EXERCISE PROMPT:
Repeat the data word for word. Do not include the pictures.

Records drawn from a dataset
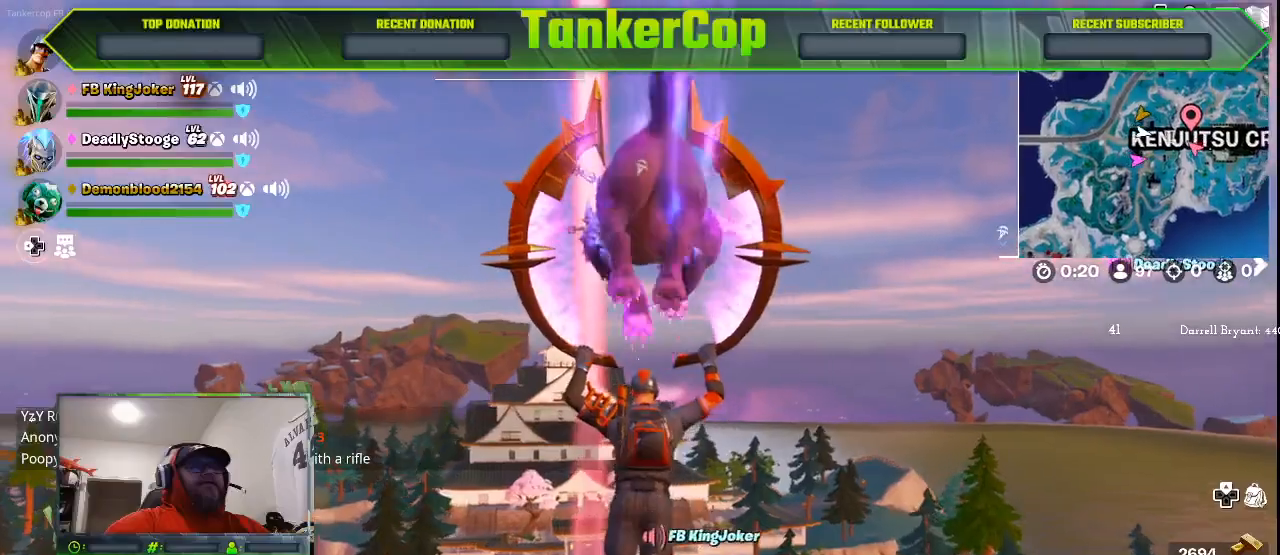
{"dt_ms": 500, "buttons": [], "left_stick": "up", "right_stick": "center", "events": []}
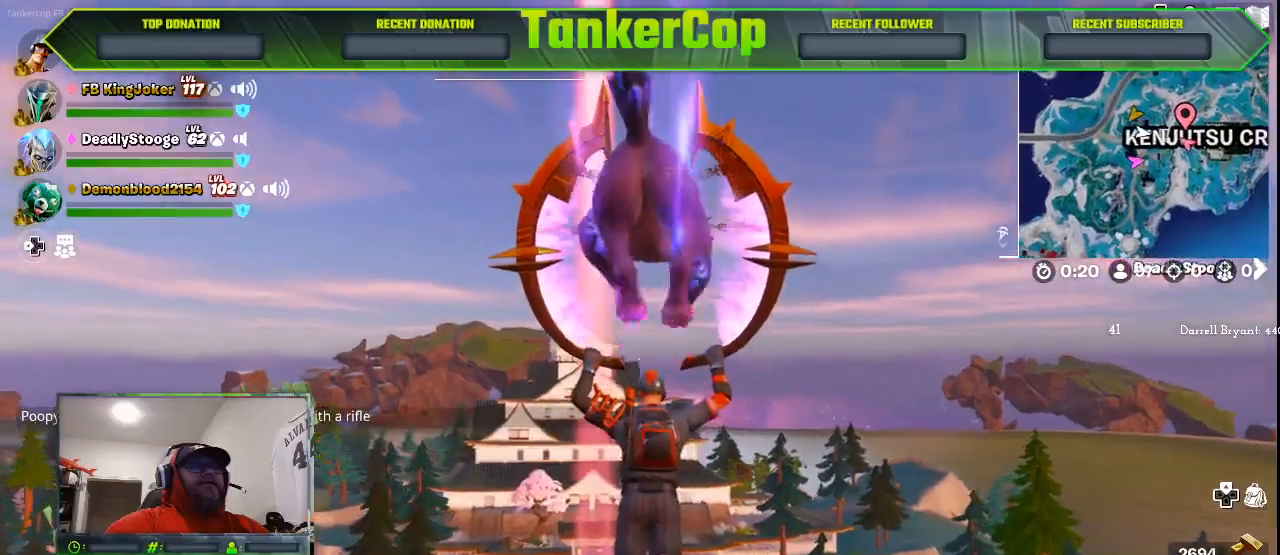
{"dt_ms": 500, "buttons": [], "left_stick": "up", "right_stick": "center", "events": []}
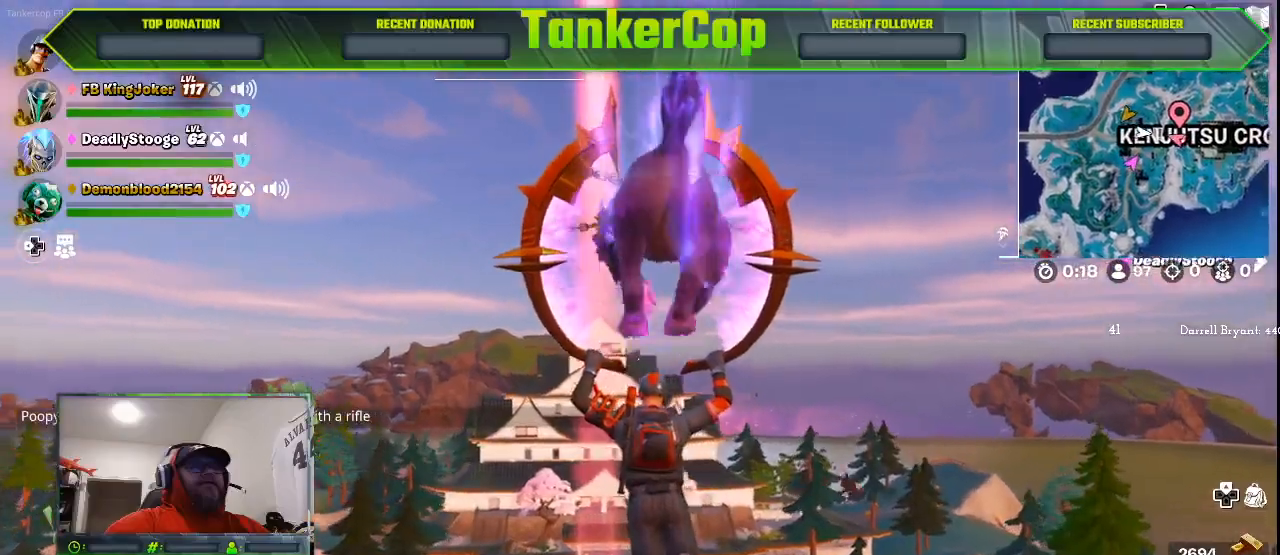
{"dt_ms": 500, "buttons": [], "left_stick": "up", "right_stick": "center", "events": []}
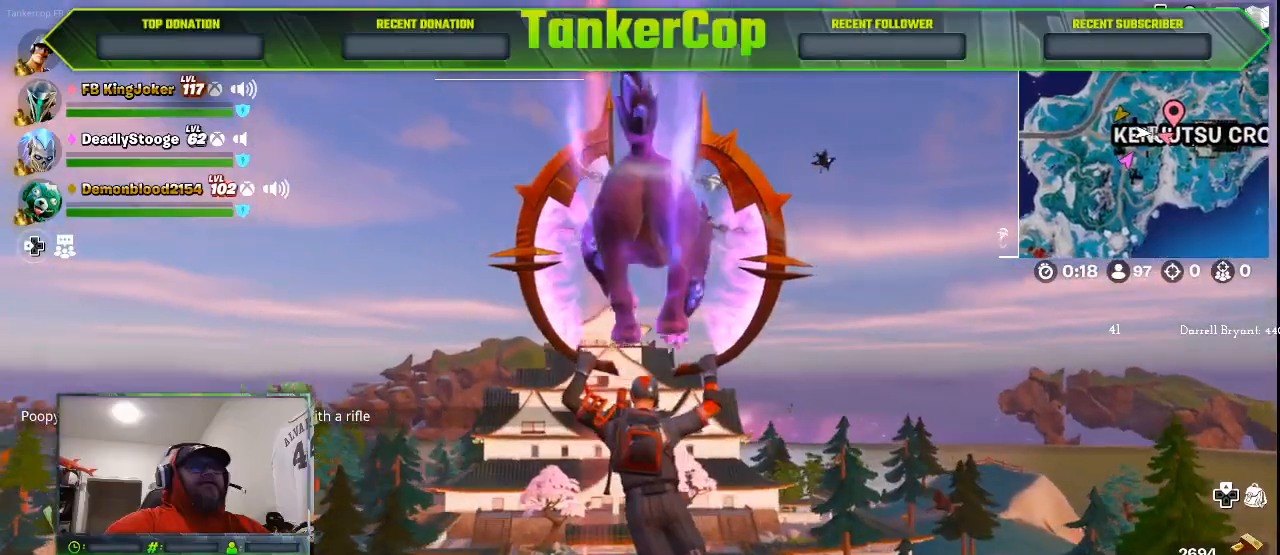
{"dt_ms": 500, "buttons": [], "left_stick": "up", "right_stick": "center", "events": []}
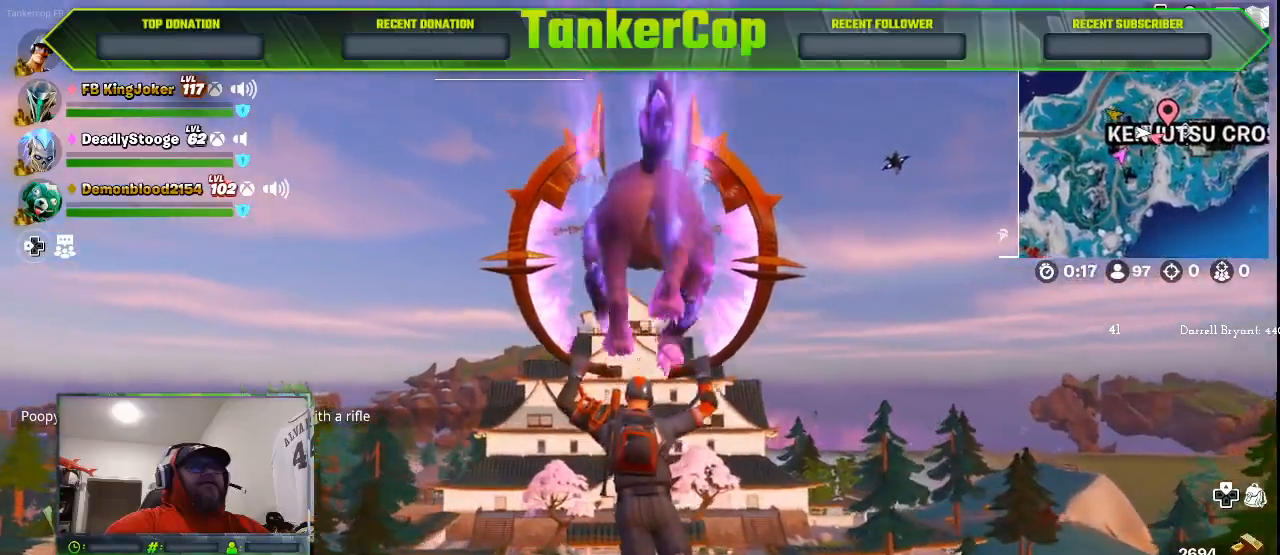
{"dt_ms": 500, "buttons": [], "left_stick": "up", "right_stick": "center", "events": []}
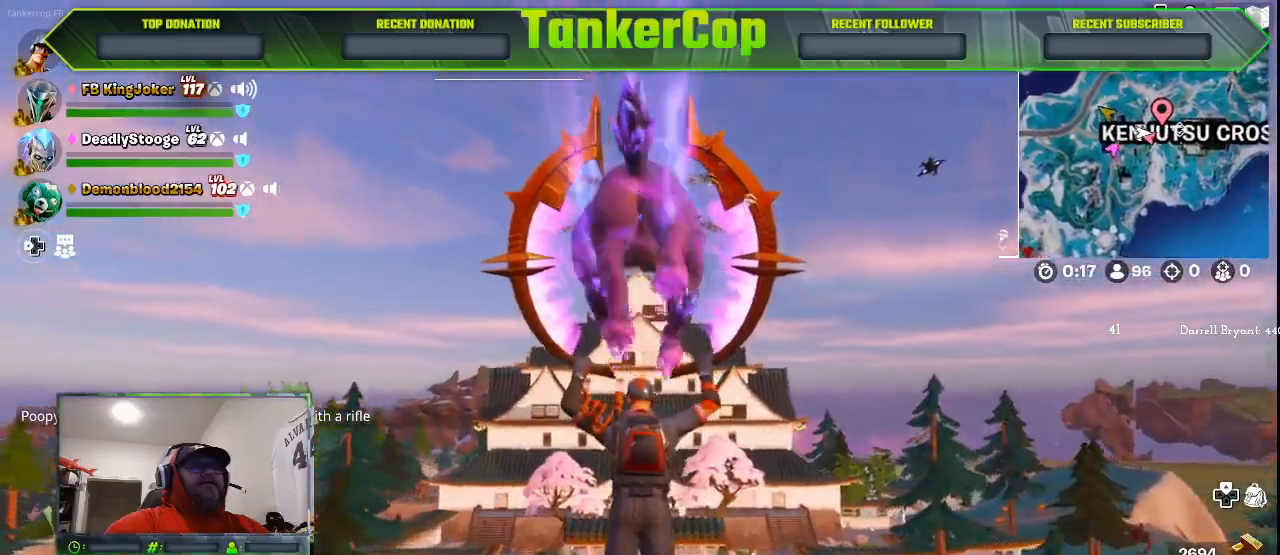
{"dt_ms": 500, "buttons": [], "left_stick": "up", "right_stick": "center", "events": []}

EXERCISE RESULT:
{"dt_ms": 500, "buttons": [], "left_stick": "up", "right_stick": "center", "events": []}
{"dt_ms": 500, "buttons": [], "left_stick": "up", "right_stick": "center", "events": []}
{"dt_ms": 500, "buttons": [], "left_stick": "up", "right_stick": "center", "events": []}
{"dt_ms": 500, "buttons": [], "left_stick": "up", "right_stick": "center", "events": []}
{"dt_ms": 500, "buttons": [], "left_stick": "up", "right_stick": "center", "events": []}
{"dt_ms": 500, "buttons": [], "left_stick": "up", "right_stick": "center", "events": []}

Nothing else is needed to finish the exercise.